# Records supplied:
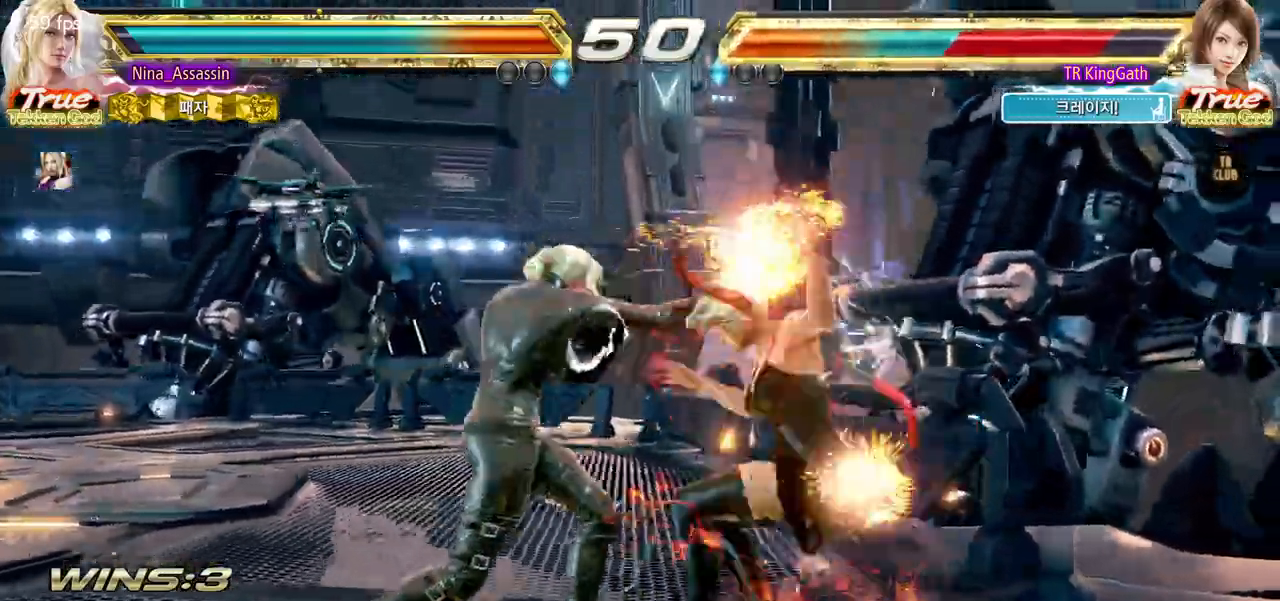
{"buttons": ["SQUARE"], "left_stick": "center", "events": [[183, "CIRCLE", "down"], [183, "L1", "down"], [217, "CIRCLE", "up"], [233, "L1", "up"], [350, "SQUARE", "down"]]}
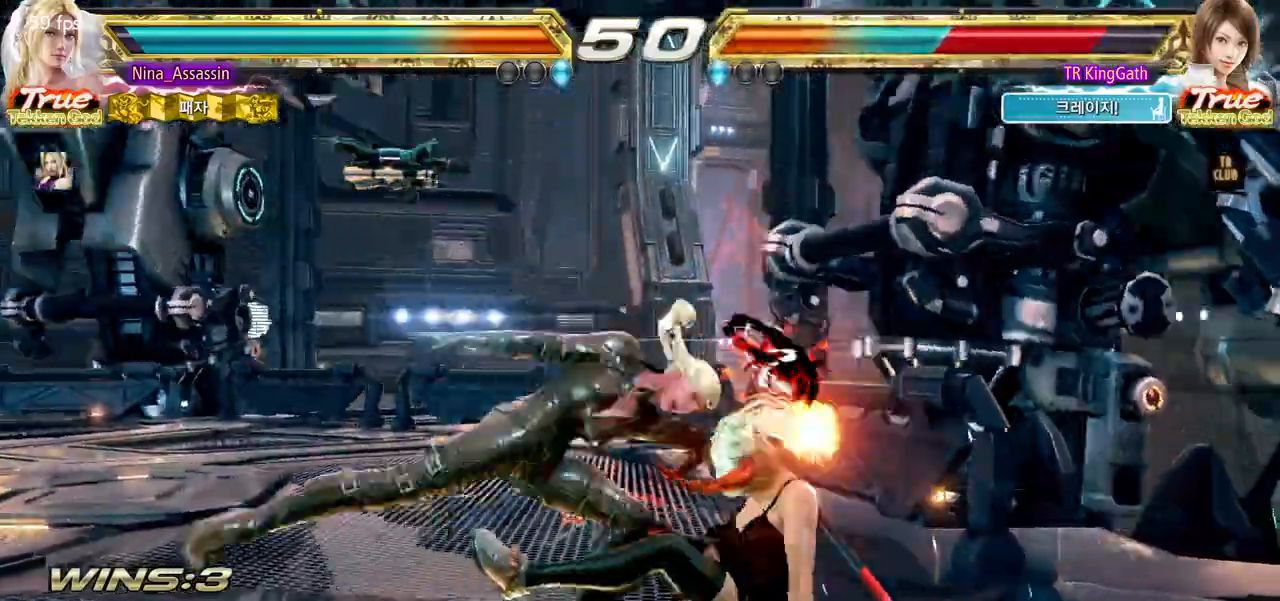
{"buttons": ["SQUARE"], "left_stick": "center", "events": []}
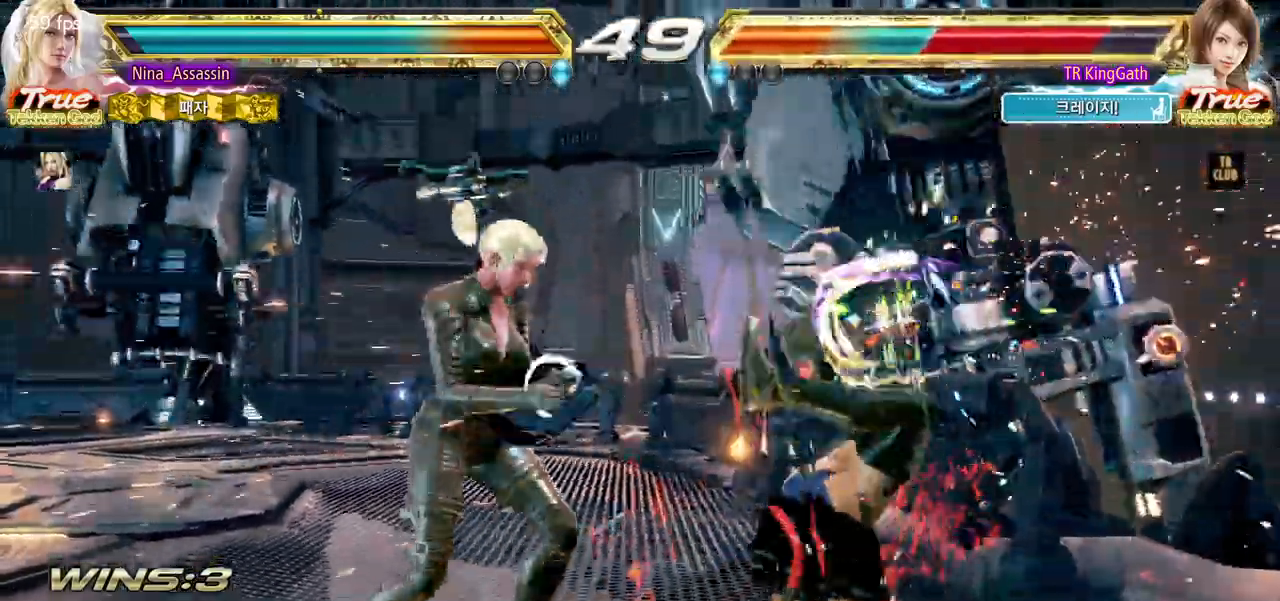
{"buttons": [], "left_stick": "left"}
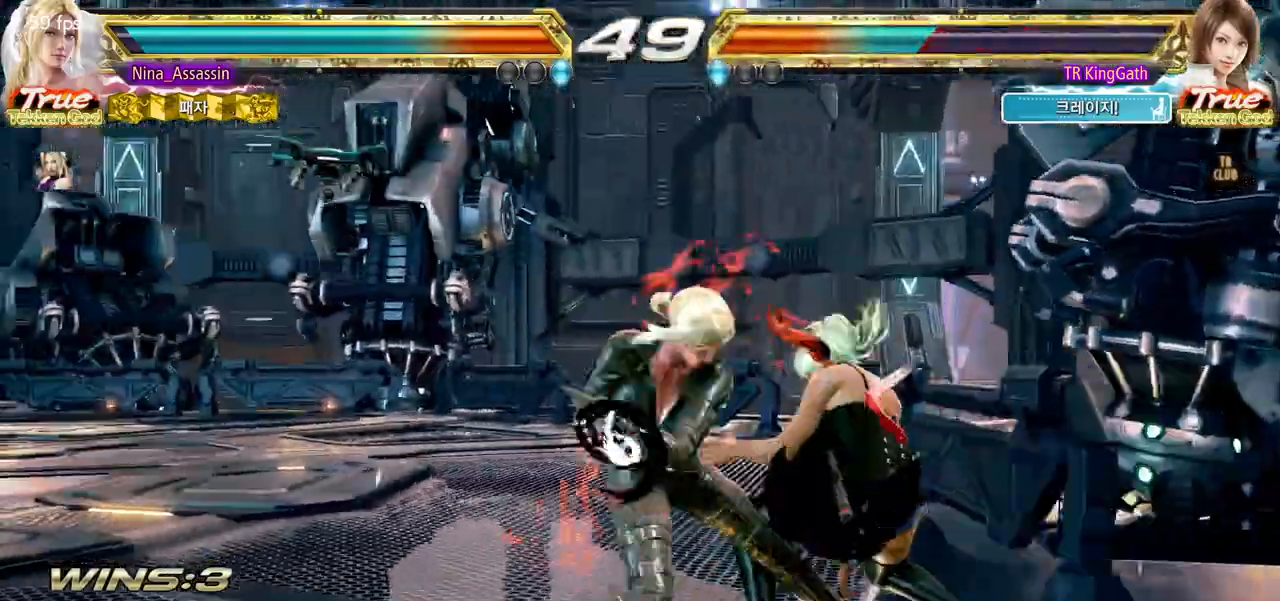
{"buttons": [], "left_stick": "left", "events": []}
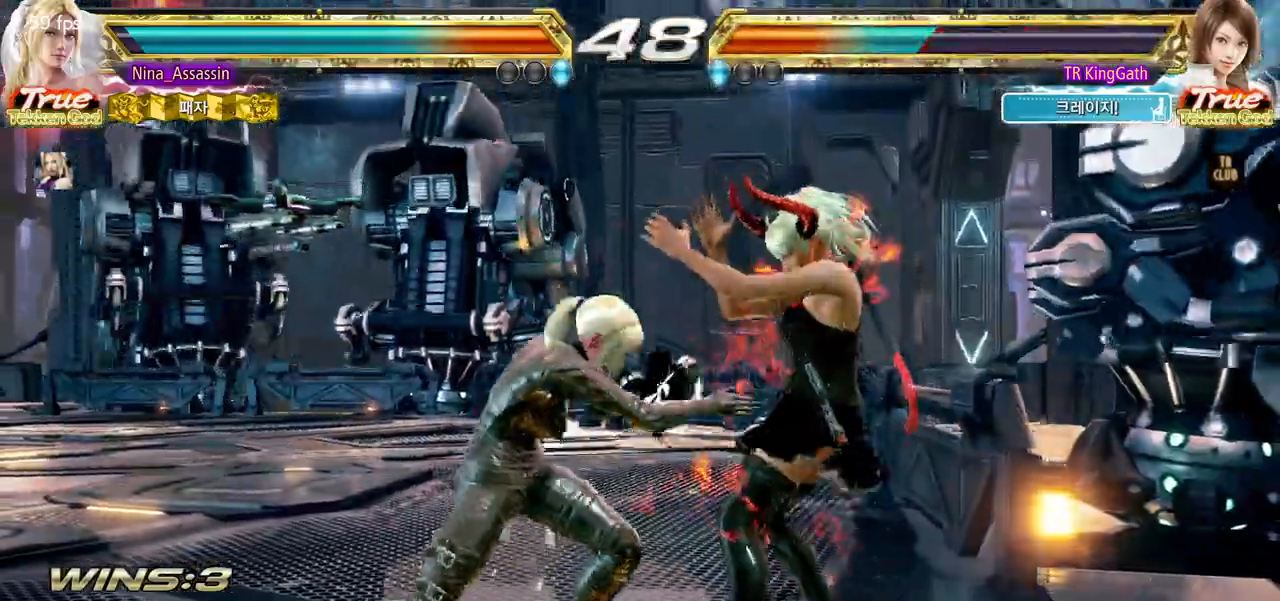
{"buttons": [], "left_stick": "down-left", "events": [[100, "left_stick", "down-left"], [283, "left_stick", "center"], [350, "left_stick", "left"], [483, "left_stick", "down-left"]]}
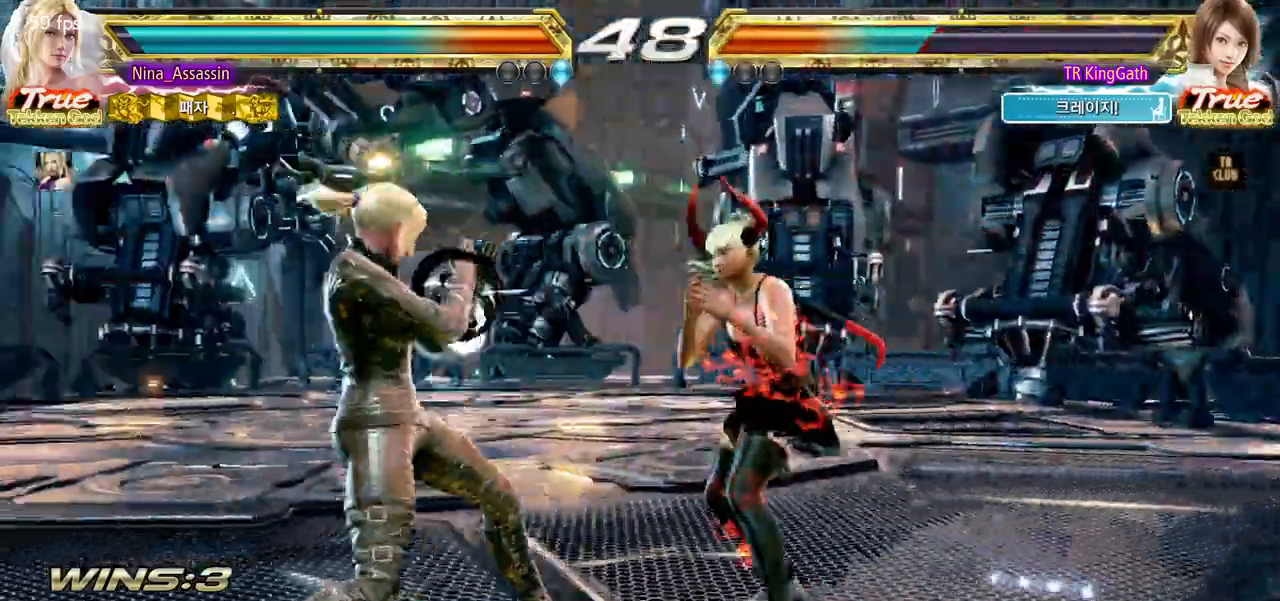
{"buttons": [], "left_stick": "left", "events": [[150, "left_stick", "center"], [217, "left_stick", "left"]]}
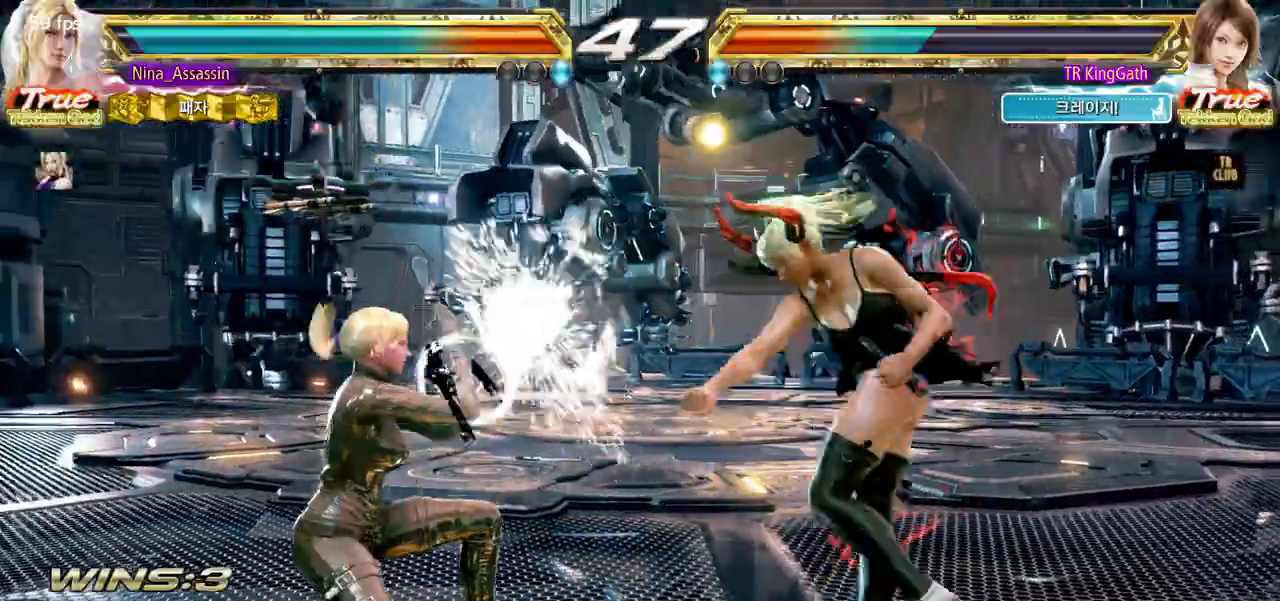
{"buttons": [], "left_stick": "left", "events": []}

# Description of the task:
From the first line to the last, write out the data above exactly. Omit the pictures.

# Written solution:
{"buttons": ["SQUARE"], "left_stick": "center", "events": [[183, "CIRCLE", "down"], [183, "L1", "down"], [217, "CIRCLE", "up"], [233, "L1", "up"], [350, "SQUARE", "down"]]}
{"buttons": ["SQUARE"], "left_stick": "center", "events": []}
{"buttons": [], "left_stick": "left"}
{"buttons": [], "left_stick": "left", "events": []}
{"buttons": [], "left_stick": "down-left", "events": [[100, "left_stick", "down-left"], [283, "left_stick", "center"], [350, "left_stick", "left"], [483, "left_stick", "down-left"]]}
{"buttons": [], "left_stick": "left", "events": [[150, "left_stick", "center"], [217, "left_stick", "left"]]}
{"buttons": [], "left_stick": "left", "events": []}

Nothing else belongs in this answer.